Given passage:
_ _ _ _ _

To check the contributions of each feature to principal components, let's see the loadings. Loadings are given by `eigenvectors * sqrt(explained variance)` (Eigenvectors are unit-scaled loadings. They show direction of maximum variance). Basically, loadings are the correlations between variables and components.

In [None]:
# numeric calculations
import numpy as np
eigenvectors = pca.components_
eigenvectors


: 

**QUESTIONS**

* Calculate PCA `loadings`
* Create a DataFrame for them. Display this DataFrame
* Comment on the results

In [None]:
# ANSWER
cumulative_explained_variance = np.cumsum(pca.explained_variance_ratio_)
loadings = eigenvectors.T * np.sqrt(cumulative_explained_variance)  # Transpose eigenvectors to match the number of features

loadings_df = pd.DataFrame(loadings, columns=['PC1', 'PC2'], index=['Sepal Length', 'Sepal Width', 'Petal Length', 'Petal Width'])

_ _ _ _ _

What you have to do:
Please quote the PCA loadings excerpt word for word, starting with "loadings = eigenvectors.T" and going on through "Length', 'Petal Width'])".

Source material:

_ _ _ _ _

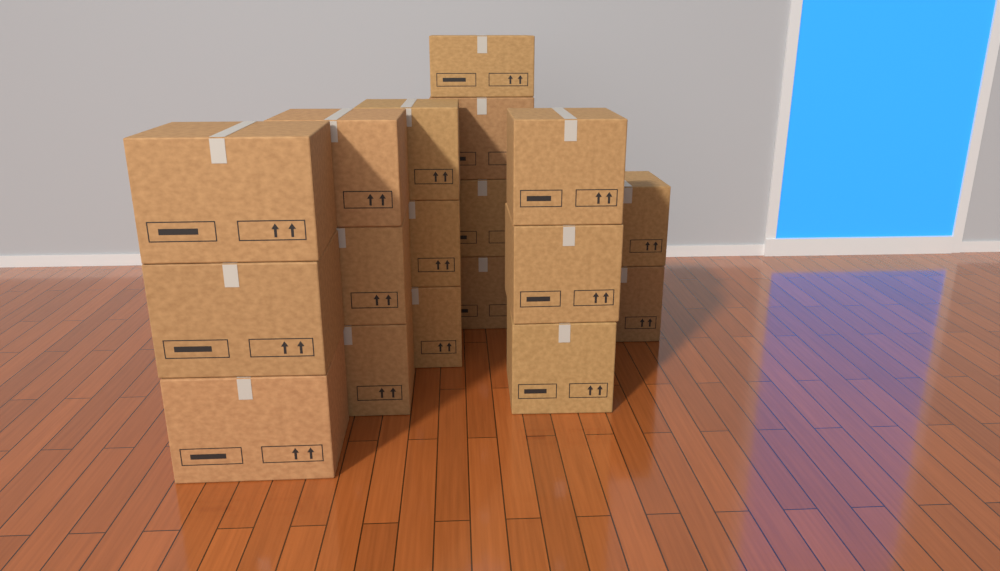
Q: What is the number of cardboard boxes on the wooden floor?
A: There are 18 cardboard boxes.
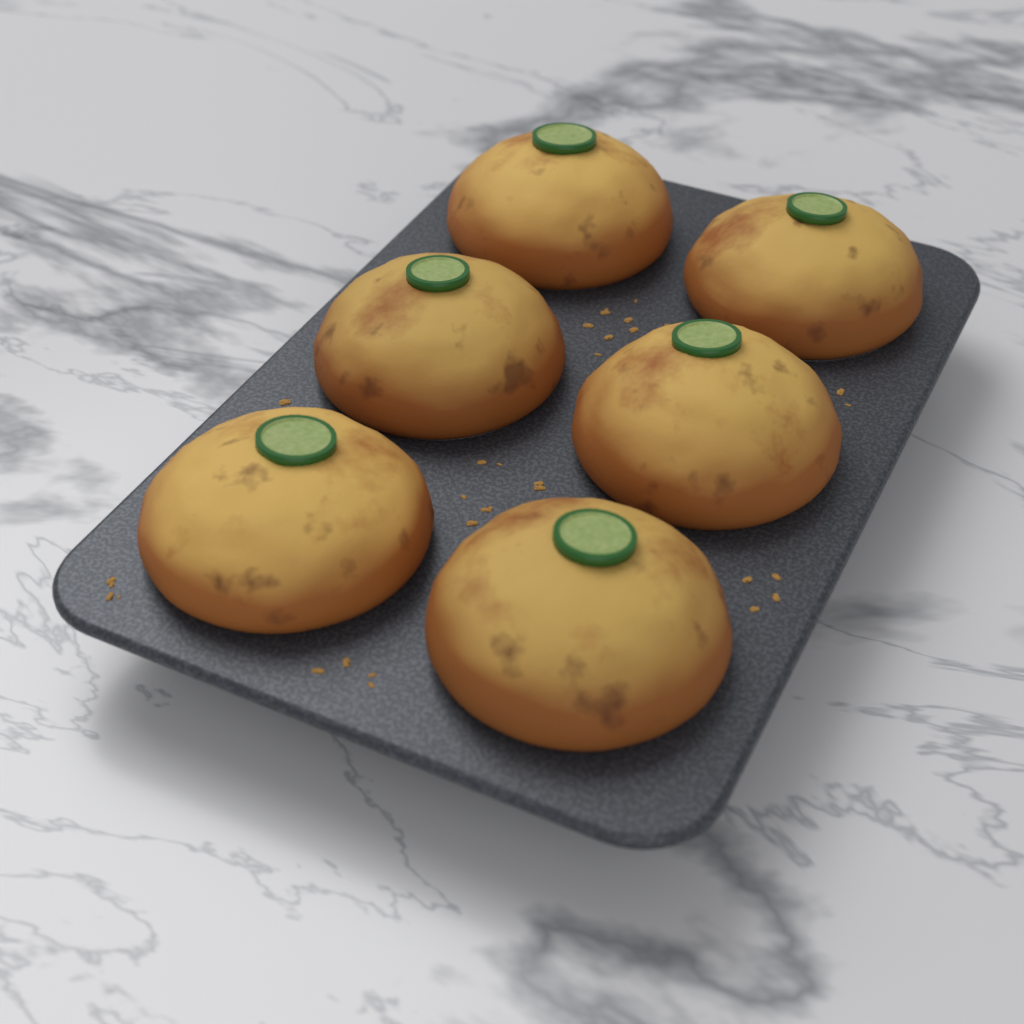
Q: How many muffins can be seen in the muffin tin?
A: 6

_ _ _ _ _

Final result:
loadings = eigenvectors.T * np.sqrt(cumulative_explained_variance)  # Transpose eigenvectors to match the number of features

loadings_df = pd.DataFrame(loadings, columns=['PC1', 'PC2'], index=['Sepal Length', 'Sepal Width', 'Petal Length', 'Petal Width'])